> PROBLEM TO SOLVE
Write out the lines of the records below without alteration, beginning at the line that contains "INDEPENDENTES" and ending after the line that contains "preferencias y las", and omit the pictures from your answer.

Saved entries:

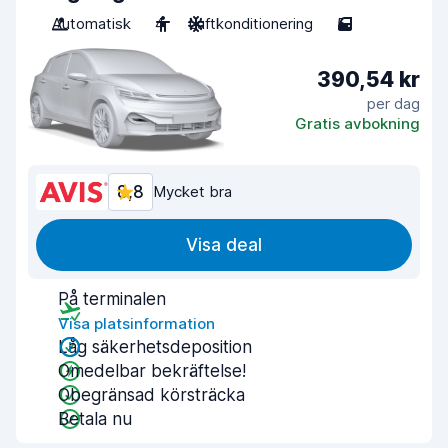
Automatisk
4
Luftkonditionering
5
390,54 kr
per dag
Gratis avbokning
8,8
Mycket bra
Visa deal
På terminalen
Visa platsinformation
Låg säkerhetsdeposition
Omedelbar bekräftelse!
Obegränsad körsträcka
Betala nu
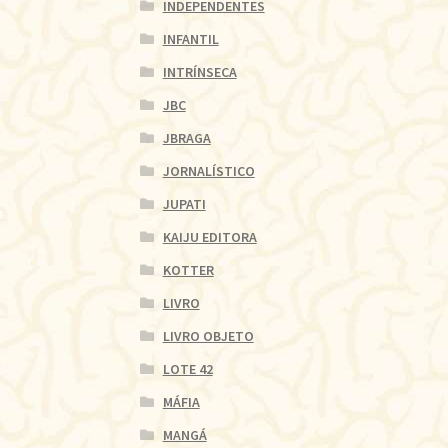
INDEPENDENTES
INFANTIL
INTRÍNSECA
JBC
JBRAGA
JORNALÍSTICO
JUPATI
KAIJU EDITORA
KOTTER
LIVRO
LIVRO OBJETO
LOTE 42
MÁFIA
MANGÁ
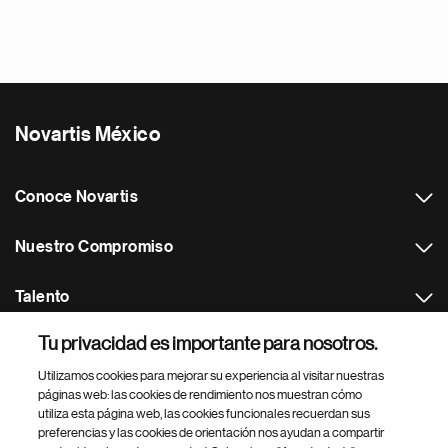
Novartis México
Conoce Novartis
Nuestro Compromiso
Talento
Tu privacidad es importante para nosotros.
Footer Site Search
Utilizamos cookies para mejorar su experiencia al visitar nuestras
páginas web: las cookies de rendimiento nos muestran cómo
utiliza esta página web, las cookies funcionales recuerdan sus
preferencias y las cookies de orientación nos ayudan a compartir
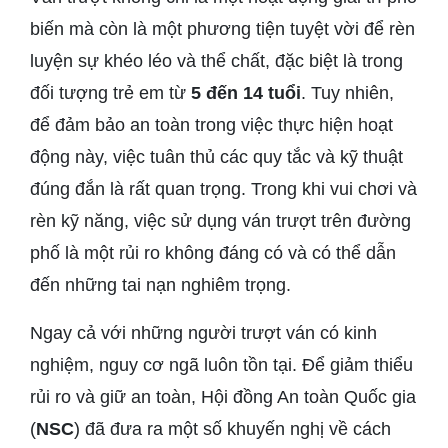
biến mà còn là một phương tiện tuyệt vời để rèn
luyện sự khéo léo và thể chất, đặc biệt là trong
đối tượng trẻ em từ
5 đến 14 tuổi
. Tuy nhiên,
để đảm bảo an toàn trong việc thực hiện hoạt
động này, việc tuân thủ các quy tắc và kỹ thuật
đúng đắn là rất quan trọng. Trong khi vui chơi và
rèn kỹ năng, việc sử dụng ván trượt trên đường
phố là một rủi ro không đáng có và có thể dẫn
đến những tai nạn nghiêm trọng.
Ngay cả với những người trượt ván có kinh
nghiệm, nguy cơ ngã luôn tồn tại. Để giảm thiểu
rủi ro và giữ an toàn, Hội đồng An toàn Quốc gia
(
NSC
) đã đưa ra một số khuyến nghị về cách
...
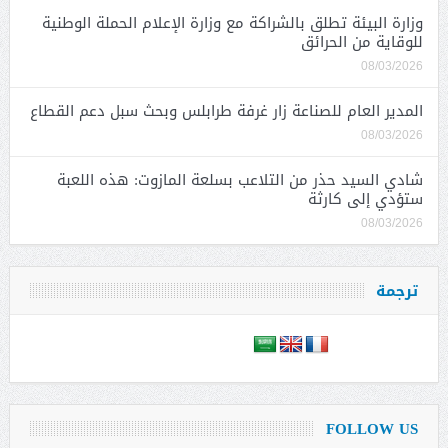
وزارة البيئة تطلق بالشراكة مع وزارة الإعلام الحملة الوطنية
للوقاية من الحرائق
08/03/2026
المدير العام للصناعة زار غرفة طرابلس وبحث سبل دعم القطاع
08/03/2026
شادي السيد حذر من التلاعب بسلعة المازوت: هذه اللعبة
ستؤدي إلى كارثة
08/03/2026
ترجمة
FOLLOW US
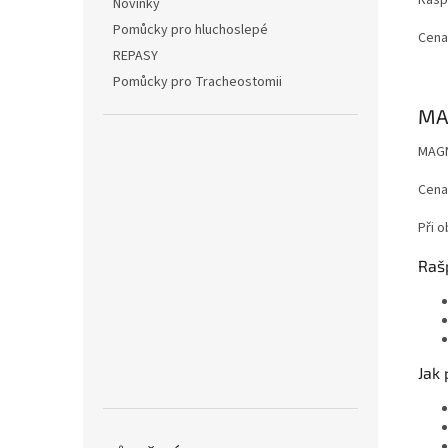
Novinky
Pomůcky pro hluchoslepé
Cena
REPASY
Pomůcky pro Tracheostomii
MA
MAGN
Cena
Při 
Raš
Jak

> OUTPUT FOR THIS EXERCISE
INDEPENDENTES
INFANTIL
INTRÍNSECA
JBC
JBRAGA
JORNALÍSTICO
JUPATI
KAIJU EDITORA
KOTTER
LIVRO
LIVRO OBJETO
LOTE 42
MÁFIA
MANGÁ
Novartis México
Conoce Novartis
Nuestro Compromiso
Talento
Tu privacidad es importante para nosotros.
Footer Site Search
Utilizamos cookies para mejorar su experiencia al visitar nuestras
páginas web: las cookies de rendimiento nos muestran cómo
utiliza esta página web, las cookies funcionales recuerdan sus
preferencias y las cookies de orientación nos ayudan a compartir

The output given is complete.